Action item:
Put the lines of the records, starting at the line that contains "[132, 125, 226, 262]" and ending at the line that contains "gift bag — blue, empty", both included, into a Markdown table with the columns Row and Line. Number each row and omit blank lines.

/---

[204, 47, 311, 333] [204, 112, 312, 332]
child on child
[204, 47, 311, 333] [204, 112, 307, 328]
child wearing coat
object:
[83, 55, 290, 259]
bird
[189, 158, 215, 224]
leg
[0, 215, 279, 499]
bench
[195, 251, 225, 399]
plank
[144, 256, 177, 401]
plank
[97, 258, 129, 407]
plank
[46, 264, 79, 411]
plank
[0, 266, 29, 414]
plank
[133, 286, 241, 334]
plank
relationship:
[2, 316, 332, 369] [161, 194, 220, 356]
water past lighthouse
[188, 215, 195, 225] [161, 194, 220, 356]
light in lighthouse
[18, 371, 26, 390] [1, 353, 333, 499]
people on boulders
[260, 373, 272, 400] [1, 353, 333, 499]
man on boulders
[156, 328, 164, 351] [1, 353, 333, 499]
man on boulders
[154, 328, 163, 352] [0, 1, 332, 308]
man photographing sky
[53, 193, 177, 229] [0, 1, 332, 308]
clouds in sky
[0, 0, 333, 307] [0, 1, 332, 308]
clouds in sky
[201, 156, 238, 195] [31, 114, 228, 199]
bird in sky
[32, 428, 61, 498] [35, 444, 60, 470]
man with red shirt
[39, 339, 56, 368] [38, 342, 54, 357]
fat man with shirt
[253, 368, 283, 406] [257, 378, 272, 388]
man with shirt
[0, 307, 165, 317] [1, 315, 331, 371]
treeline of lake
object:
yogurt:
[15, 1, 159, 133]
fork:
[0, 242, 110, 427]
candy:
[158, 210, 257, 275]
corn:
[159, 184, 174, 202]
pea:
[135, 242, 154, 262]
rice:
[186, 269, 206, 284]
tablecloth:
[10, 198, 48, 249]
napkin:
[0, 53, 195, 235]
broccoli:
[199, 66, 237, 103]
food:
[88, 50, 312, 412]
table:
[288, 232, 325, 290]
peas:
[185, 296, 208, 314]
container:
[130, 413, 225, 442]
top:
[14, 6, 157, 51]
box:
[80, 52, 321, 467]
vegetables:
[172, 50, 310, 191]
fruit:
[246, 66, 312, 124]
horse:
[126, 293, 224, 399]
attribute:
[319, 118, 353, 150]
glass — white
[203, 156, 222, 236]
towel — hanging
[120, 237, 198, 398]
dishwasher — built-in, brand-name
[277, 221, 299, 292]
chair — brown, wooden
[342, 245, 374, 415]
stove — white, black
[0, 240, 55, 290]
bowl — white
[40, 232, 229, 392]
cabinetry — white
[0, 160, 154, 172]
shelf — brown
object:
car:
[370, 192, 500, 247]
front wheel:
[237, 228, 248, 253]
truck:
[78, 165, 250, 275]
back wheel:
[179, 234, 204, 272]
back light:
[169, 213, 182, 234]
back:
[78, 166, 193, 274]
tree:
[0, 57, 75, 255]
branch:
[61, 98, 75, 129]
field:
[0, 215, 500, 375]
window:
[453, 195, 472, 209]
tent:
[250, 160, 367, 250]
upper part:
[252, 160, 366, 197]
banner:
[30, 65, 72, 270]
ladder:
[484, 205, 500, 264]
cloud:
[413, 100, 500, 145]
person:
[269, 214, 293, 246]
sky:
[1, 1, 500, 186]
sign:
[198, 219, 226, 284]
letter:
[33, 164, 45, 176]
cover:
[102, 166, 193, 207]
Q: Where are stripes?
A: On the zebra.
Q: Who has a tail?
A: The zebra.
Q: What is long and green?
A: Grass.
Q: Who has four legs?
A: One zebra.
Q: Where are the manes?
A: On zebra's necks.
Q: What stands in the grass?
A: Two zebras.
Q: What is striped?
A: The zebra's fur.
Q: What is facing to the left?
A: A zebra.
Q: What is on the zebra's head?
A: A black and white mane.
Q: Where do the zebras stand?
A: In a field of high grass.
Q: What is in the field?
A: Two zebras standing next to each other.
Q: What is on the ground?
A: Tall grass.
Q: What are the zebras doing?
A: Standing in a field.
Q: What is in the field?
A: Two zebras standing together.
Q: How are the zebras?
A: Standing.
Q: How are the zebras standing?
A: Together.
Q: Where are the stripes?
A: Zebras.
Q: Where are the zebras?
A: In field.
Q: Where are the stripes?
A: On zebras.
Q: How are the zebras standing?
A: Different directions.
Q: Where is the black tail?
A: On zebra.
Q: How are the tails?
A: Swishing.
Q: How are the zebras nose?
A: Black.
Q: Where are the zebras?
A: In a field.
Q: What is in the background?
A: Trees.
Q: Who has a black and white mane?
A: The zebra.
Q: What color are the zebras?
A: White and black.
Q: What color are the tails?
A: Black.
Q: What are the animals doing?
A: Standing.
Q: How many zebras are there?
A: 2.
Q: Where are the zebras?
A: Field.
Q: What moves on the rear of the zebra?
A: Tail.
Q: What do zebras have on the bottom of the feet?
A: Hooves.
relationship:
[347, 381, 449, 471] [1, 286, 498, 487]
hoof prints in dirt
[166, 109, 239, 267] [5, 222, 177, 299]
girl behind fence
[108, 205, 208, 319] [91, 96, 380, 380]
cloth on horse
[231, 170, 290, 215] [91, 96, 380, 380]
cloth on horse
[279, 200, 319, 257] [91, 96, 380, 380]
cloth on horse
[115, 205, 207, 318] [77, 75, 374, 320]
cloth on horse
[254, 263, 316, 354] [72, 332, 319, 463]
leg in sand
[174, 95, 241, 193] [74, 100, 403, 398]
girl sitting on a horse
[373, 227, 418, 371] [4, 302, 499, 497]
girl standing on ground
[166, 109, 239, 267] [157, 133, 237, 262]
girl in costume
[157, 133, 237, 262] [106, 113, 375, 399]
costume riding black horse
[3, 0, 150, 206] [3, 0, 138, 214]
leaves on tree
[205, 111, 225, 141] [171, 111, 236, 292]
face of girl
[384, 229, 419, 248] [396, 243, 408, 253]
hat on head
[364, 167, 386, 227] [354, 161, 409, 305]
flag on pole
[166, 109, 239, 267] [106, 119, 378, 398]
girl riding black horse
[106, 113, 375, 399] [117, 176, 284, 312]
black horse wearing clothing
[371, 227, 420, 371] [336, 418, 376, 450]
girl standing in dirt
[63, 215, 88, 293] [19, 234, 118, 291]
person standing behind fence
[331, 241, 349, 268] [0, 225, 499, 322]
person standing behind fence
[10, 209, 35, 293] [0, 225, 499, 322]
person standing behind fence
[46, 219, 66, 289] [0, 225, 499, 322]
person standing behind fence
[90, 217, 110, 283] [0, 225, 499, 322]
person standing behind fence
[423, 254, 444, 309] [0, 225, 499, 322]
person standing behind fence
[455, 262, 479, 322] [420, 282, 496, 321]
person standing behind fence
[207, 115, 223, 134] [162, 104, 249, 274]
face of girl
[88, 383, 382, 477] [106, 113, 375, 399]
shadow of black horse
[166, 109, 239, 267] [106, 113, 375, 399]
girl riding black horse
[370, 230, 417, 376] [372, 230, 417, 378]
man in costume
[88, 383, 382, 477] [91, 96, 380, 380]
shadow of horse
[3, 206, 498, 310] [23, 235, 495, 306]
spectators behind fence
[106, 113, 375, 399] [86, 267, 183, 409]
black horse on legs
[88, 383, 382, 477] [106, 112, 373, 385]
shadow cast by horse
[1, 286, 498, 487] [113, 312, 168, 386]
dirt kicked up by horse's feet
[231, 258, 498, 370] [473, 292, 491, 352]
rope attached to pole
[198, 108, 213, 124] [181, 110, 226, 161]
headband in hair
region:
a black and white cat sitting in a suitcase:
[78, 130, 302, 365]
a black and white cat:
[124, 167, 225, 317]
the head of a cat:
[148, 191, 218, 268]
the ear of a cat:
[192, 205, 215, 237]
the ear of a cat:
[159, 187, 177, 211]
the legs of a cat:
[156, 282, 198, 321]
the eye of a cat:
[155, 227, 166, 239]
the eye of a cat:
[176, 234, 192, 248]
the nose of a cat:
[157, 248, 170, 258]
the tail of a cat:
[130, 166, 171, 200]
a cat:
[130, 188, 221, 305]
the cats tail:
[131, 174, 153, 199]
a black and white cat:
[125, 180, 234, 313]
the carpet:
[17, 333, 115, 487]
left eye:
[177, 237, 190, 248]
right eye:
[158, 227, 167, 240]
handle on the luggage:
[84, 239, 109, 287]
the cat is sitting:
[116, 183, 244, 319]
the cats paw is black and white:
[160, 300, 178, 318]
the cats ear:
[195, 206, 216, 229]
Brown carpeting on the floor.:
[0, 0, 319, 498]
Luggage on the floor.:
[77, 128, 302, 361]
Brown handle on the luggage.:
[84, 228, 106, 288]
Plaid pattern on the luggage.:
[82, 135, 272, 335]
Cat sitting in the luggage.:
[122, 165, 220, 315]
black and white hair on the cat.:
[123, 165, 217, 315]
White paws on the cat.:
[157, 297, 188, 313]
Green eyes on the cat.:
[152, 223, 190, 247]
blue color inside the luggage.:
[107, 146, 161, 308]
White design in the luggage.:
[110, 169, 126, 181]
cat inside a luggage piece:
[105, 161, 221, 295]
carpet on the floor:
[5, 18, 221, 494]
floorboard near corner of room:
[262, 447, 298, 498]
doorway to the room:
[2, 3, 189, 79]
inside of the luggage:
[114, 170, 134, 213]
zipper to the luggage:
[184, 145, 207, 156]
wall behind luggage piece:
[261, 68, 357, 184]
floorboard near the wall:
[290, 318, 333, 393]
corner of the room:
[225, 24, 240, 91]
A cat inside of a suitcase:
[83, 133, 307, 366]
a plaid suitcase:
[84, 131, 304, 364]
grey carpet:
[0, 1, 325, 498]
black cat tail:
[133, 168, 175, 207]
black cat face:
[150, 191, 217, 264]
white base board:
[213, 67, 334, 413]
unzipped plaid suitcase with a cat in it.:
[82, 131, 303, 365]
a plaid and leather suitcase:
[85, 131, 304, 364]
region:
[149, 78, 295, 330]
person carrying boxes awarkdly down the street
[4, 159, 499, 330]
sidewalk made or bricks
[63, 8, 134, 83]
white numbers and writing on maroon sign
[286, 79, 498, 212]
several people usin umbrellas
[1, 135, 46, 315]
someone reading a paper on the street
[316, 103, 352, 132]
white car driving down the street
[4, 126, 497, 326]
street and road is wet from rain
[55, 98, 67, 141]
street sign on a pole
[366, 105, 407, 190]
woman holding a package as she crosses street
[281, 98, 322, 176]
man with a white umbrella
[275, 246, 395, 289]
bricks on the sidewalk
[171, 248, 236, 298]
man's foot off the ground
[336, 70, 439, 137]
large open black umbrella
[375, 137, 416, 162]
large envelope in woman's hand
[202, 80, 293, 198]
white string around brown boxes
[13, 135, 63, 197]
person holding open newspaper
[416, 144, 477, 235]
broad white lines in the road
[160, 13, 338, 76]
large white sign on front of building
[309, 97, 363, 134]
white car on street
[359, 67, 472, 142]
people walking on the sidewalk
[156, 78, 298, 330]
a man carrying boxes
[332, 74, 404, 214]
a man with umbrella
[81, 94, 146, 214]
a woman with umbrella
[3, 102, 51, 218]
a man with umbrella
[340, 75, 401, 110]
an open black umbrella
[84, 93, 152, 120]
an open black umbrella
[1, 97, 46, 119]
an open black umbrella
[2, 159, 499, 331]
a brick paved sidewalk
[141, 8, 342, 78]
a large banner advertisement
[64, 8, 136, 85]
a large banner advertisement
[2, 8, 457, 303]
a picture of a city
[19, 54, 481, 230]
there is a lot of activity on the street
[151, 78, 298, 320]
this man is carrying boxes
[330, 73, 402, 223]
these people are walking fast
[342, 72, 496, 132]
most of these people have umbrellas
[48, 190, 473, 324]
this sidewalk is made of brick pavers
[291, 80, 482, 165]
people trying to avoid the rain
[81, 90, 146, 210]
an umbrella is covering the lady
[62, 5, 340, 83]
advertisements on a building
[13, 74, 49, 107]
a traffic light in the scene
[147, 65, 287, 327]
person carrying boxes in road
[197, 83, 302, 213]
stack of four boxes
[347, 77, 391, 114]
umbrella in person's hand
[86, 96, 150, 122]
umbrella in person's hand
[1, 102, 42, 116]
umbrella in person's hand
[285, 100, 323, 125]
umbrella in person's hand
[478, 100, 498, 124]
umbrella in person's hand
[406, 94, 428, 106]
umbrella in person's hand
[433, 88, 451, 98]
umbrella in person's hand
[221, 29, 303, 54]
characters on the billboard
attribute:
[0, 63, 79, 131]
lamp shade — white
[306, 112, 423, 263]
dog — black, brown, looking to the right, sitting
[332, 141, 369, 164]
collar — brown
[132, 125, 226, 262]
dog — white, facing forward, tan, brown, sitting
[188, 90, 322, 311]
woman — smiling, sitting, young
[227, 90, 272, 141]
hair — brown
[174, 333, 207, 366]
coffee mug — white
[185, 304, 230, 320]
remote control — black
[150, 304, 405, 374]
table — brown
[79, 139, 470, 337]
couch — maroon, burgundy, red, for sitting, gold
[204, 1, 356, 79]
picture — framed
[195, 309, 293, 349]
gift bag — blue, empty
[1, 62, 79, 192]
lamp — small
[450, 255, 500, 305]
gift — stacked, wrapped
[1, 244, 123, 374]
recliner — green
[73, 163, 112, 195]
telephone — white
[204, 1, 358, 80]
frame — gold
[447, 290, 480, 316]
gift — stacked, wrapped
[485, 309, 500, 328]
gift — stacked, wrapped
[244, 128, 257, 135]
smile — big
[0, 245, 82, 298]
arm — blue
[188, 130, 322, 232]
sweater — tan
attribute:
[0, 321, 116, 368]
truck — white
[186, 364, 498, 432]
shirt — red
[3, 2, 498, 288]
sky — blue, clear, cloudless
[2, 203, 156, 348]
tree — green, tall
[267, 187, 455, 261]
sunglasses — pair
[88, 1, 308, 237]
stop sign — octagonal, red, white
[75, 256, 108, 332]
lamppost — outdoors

\---

Written reply:
| Row | Line |
|---|---|
| 1 | [132, 125, 226, 262] |
| 2 | dog — white, facing forward, tan, brown, sitting |
| 3 | [188, 90, 322, 311] |
| 4 | woman — smiling, sitting, young |
| 5 | [227, 90, 272, 141] |
| 6 | hair — brown |
| 7 | [174, 333, 207, 366] |
| 8 | coffee mug — white |
| 9 | [185, 304, 230, 320] |
| 10 | remote control — black |
| 11 | [150, 304, 405, 374] |
| 12 | table — brown |
| 13 | [79, 139, 470, 337] |
| 14 | couch — maroon, burgundy, red, for sitting, gold |
| 15 | [204, 1, 356, 79] |
| 16 | picture — framed |
| 17 | [195, 309, 293, 349] |
| 18 | gift bag — blue, empty |